--- Source passage Enclosed Below ---
At what point do we become human?
Missouri lawmakers have declared their answer. By withholding both his signature and his veto, Democratic Gov. Jay Nixon signaled that he agreed and recently allowed the legislative answer to become state law.
“The life of each human being begins at conception,” according to Senate Bill 793, which adds new regulations to the state’s 24-hour informed consent law for abortions. “Abortion will terminate the life of a separate, unique, living human being.”
The bill makes Missouri the second state to adopt such language after a similar provision became law in South Dakota in 2005, and then survived a legal challenge in federal court in 2008.
Abortion providers will be required to include the language from the bill “prominently” on brochures that will be required for every woman seeking the procedure—even if they don’t happen to believe the Christian theology the words represent.
“Those are not sentiments that all the world’s religions, or all the people in the state, believe in,” said Paula Gianino, president and CEO of Planned Parenthood of the St. Louis Region and Southwest Missouri.
But supporters of the new law say they see no conflict between religion and the law’s definition of life.
State Sen. Jim Lembke, a Republican and one of the bill’s sponsors, said the language on the new brochures “is not a religious statement. It’s a scientific statement.”
Those with differing beliefs “will have to take all the information given to them and make an informed decision,” Lembke said.
The sentiment expressed in the first of the new brochures’ two sentences—that life begins at conception—has been part of Missouri law for nearly a quarter century. Scientists agree that when a sperm and egg unite, a living organism results.
But for philosophers and theologians, things get more complicated with the second sentence about abortion ending the life of a `separate, unique, living human being.”
“The distinction is between human life where you’re talking about an organism as opposed to a human life in a moral sense,” said Bonnie Steinbock, professor of philosophy at the State University of New York at Albany. “Those are two different debates that go back to Aquinas and the issue of ensoulment.”
--- End of Enclosed Source passage ---
--- Provided information Enclosed Below ---
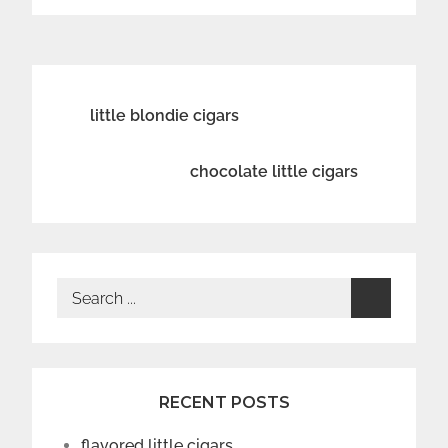
Post
little blondie cigars
navigation
chocolate little cigars
Search
for:
RECENT POSTS
flavored little cigars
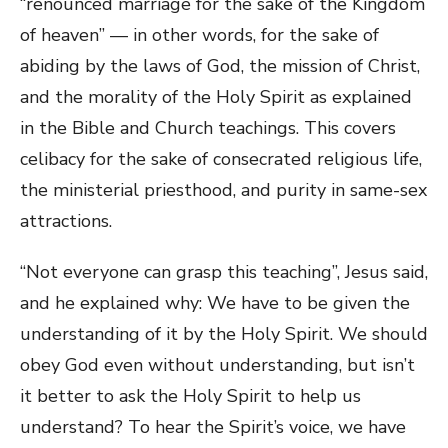
“renounced marriage for the sake of the Kingdom
of heaven” — in other words, for the sake of
abiding by the laws of God, the mission of Christ,
and the morality of the Holy Spirit as explained
in the Bible and Church teachings. This covers
celibacy for the sake of consecrated religious life,
the ministerial priesthood, and purity in same-sex
attractions.
“Not everyone can grasp this teaching”, Jesus said,
and he explained why: We have to be given the
understanding of it by the Holy Spirit. We should
obey God even without understanding, but isn’t
it better to ask the Holy Spirit to help us
understand? To hear the Spirit’s voice, we have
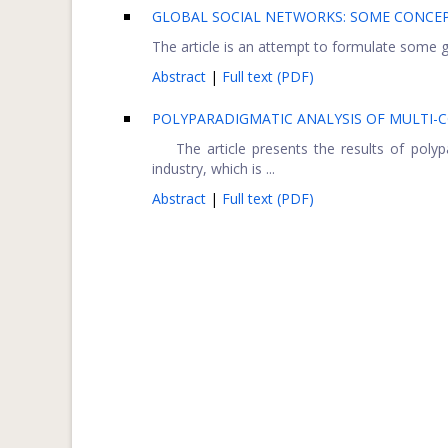
GLOBAL SOCIAL NETWORKS: SOME CONCEP
The article is an attempt to formulate some ge
Abstract
|
Full text (PDF)
POLYPARADIGMATIC ANALYSIS OF MULTI-
The article presents the results of polypa
industry, which is ...
Abstract
|
Full text (PDF)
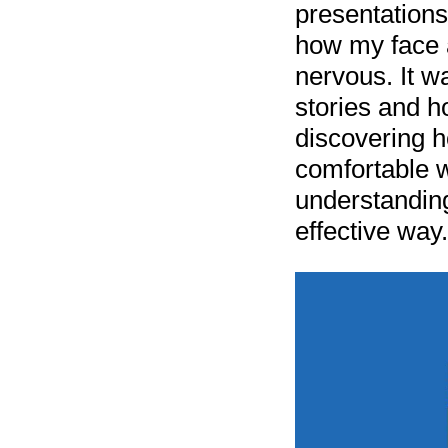
presentation
how my face 
nervous. It w
stories and h
discovering ho
comfortable w
understanding
effective way.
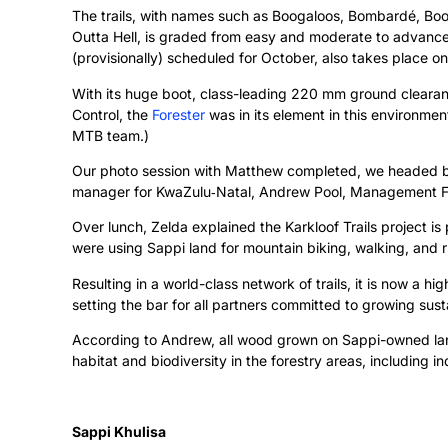
The trails, with names such as Boogaloos, Bombardé, Boom
Outta Hell, is graded from easy and moderate to advanced,
(provisionally) scheduled for October, also takes place on
With its huge boot, class-leading 220 mm ground cleara
Control, the
Forester
was in its element in this environmen
MTB team.)
Our photo session with Matthew completed, we headed b
manager for KwaZulu‑Natal, Andrew Pool, Management For
Over lunch, Zelda explained the Karkloof Trails project i
were using Sappi land for mountain biking, walking, and ru
Resulting in a world-class network of trails, it is now a hi
setting the bar for all partners committed to growing su
According to Andrew, all wood grown on Sappi-owned land
habitat and biodiversity in the forestry areas, including 
Sappi Khulisa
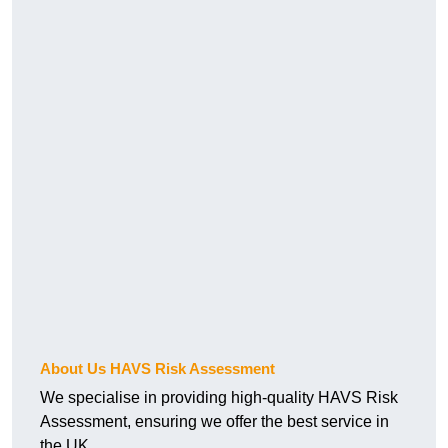
About Us HAVS Risk Assessment
We specialise in providing high-quality HAVS Risk
Assessment, ensuring we offer the best service in
the UK.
--- End of Enclosed Provided information ---
Required work
**1.** Using the Missouri law passage, answer each question:
(a) Which state adopted similar language before Missouri, and in what year did it become law there?
(b) What position does Paula Gianino hold?
(c) At which university is Bonnie Steinbock a professor of philosophy?
**2.** Reproduce the stretch of the Missouri law passage from "State Sen. Jim" through "living organism results.", word for word.
The records have nothing to do with the Missouri law passage.

Solutions in order
**1.**
(a) South Dakota, in 2005.
(b) President and CEO of Planned Parenthood of the St. Louis Region and Southwest Missouri.
(c) The State University of New York at Albany.

**2.**
State Sen. Jim Lembke, a Republican and one of the bill’s sponsors, said the language on the new brochures “is not a religious statement. It’s a scientific statement.”
Those with differing beliefs “will have to take all the information given to them and make an informed decision,” Lembke said.
The sentiment expressed in the first of the new brochures’ two sentences—that life begins at conception—has been part of Missouri law for nearly a quarter century. Scientists agree that when a sperm and egg unite, a living organism results.